From high-resolution satellite photographs of our planet to ultraviolet imagery of the Sun, NASA and the high-tech tools in its arsenal has produced a number of spectacular videos over the years. Some are historical, others enlightening, and some are simply stunning to behold.
Here are 10 NASA videos that you must see.
Set Fire to the Rain
NASA’s Solar Dynamics Observatory captured this footage of what some may call the universe’s deadliest rainbow. More than just an optical illusion, this fiery loop consists of actual material raining down onto the Sun.
If the rain’s pattern reminds you of Earth’s magnetic field, it should. What we’re looking at is material that erupted out of the Sun and into space, cooling within the Sun’s atmosphere – or corona – and falling back in the form of plasma along magnetic field lines. We call this phenomenon coronal rain.

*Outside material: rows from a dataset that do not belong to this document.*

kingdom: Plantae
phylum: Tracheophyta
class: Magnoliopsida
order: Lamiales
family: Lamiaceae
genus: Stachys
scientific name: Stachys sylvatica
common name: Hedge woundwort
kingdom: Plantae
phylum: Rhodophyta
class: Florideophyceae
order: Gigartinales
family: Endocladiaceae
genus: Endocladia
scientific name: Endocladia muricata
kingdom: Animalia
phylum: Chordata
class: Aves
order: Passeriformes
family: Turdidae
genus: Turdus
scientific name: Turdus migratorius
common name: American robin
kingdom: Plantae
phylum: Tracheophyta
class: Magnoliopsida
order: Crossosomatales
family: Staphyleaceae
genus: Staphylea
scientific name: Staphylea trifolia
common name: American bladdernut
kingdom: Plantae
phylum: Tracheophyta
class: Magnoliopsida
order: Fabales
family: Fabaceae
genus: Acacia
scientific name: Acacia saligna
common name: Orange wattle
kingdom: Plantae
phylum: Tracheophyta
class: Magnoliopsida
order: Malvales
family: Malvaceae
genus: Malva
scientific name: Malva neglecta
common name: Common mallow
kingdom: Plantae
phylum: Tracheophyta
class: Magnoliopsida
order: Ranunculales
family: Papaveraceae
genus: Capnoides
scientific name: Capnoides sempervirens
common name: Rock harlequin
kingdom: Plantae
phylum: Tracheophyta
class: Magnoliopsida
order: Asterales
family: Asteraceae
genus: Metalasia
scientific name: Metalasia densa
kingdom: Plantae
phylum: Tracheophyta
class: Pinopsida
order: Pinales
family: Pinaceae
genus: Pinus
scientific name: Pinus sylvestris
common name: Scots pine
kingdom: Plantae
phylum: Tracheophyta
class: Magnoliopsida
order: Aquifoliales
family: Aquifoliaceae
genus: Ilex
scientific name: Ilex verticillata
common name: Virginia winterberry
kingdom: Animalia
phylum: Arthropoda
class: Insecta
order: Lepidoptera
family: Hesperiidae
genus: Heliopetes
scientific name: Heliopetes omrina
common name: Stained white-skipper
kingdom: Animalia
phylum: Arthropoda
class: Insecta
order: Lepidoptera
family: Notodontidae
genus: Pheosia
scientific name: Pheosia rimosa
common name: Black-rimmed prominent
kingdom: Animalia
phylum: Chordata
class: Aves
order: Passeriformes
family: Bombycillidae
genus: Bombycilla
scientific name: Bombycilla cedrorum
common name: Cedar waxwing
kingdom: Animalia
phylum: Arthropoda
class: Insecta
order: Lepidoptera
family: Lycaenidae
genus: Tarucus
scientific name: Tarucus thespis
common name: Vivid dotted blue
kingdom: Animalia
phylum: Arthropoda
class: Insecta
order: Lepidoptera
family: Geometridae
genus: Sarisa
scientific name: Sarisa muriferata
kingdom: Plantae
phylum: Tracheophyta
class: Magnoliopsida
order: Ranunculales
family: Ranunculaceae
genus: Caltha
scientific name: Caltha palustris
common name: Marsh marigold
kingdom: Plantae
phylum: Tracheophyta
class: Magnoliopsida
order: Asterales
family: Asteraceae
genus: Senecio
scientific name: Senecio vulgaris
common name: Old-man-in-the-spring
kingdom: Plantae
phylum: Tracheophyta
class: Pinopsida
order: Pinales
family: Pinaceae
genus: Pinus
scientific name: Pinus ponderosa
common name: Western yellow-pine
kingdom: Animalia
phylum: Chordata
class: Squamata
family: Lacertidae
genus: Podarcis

The footage shows the Earth to offer a sense of the impressive scale of the fiery loop, which could have more than enveloped our planet. Each second in the video represents six minutes of real time.
The Blue Marble
With images and footage taken from orbit, NASA allows us to see our planet from a perspective that no one had ever seen a century ago. This video, compiled from satellite images, data visualization, computer models, and time lapse photos from the International Space Station, reveals the beauty of our living planet – and the hidden beauty of its complex systems.
The Sun’s Highlight Reel
NASA’s Solar Dynamics Observatory has been keeping an eye on the Sun since 2010, and this video is a highlight reel of some of the most spectacular footage it captured during its fourth year orbiting our planet. The different colors we see aren’t a stylistic choice, but rather represent the different wavelengths the SDO captures, each revealing features at different temperatures, many of which would be invisible to the naked eye.
Earthrise
Feel free to skip ahead to 2:30 on this one and behold a recreation of the first ever “Earthrise” witnessed by humans. Listen to the actual onboard audio of the Apollo 8 astronauts in December 1968 and image yourself alongside them, fumbling about for that roll of color film.
Unlike sunrises on Earth, Earthrises seen from the moon are very slow – it takes about 48 hours for the Earth to clear its diameter.
Coronal Mass Ejection
Here we see a long filament of solar material erupting out into space at over 900 miles per second. Called a Coronal Mass Ejection, the eruption is a massive burst of solar wind and magnetic fields rising above the Sun’s atmosphere and released into space. These eruptions can occur as often as three times per day, or as seldom as one every five days. The ejected material is plasma consisting mostly of electrons and protons.
Venus’ Final Transit in our Lifetime
When a planet passes between the Earth and the Sun, we call this a transit. Venus’ transit is the rarest predictable solar event, and this footage captures the planet’s 2012 journey – a journey it will not make again until the year 2117. If you are reading this in the year 2014, you will not be alive to witness Venus’ next transit, and an entire generation may be born and die before anyone else does. In a few short minutes, this simple, understated footage and its accompanying orchestrals say more about the fleeting nature of human existence than a thousand philosophers have in a thousand years.
Three Years of Sun in Three Minutes
Three years of footage from NASA’s Solar Dynamics Observatory compressed into a three minute video offers us a fascinating sense of the Sun’s 3D structure. More than just an amorphous glob of fire, the Sun has features that you can track during its 25 day rotation, which corresponds to a little over three seconds in the video.
The Death of Comet ISON
Let’s have a moment of silence for comet ISON, discovered in September 2012, fully disintegrated by December 2, 2013. As ISON neared the Sun, heat and gravitational forces destroyed the comet just hours before it reached perihelion – the closest point in its orbit around the Sun, after which it would have whisked off to safety and continued its voyage. Yes, just like the tragic Icarus, ISON flew too close to the Sun, and this footage offers a glimpse at its final days.
SDO’s First Images
No sweeping music accompanies this compilation video of the Sun; its historicity affords all the pomp it needs. The video showcases some of the first imagery and data sent back from NASA’s Solar Dynamics Observatory, whose five-year mission is to better our understanding of the influence of the Sun on the Earth.
Volcanic Eruption
Sarychev Peak has a habit of erupting every decade or so, and the International Space Station happened to be flying overhead when it spewed an ash plume high into the sky on July 12, 2009. The Russian volcano, located in the Kuril Islands northeast of Japan, is believed to have released a shockwave that blasted a hole in the cloud cover, offering the ISS a clear view of the roiling plume capped by a pileus cloud – the same type of cloud seen atop the mushroom clouds of some high-yield nuclear detonations. The ash plume cast shadows on the clouds below it, disrupted air traffic, and offered us a spectacle for the ages.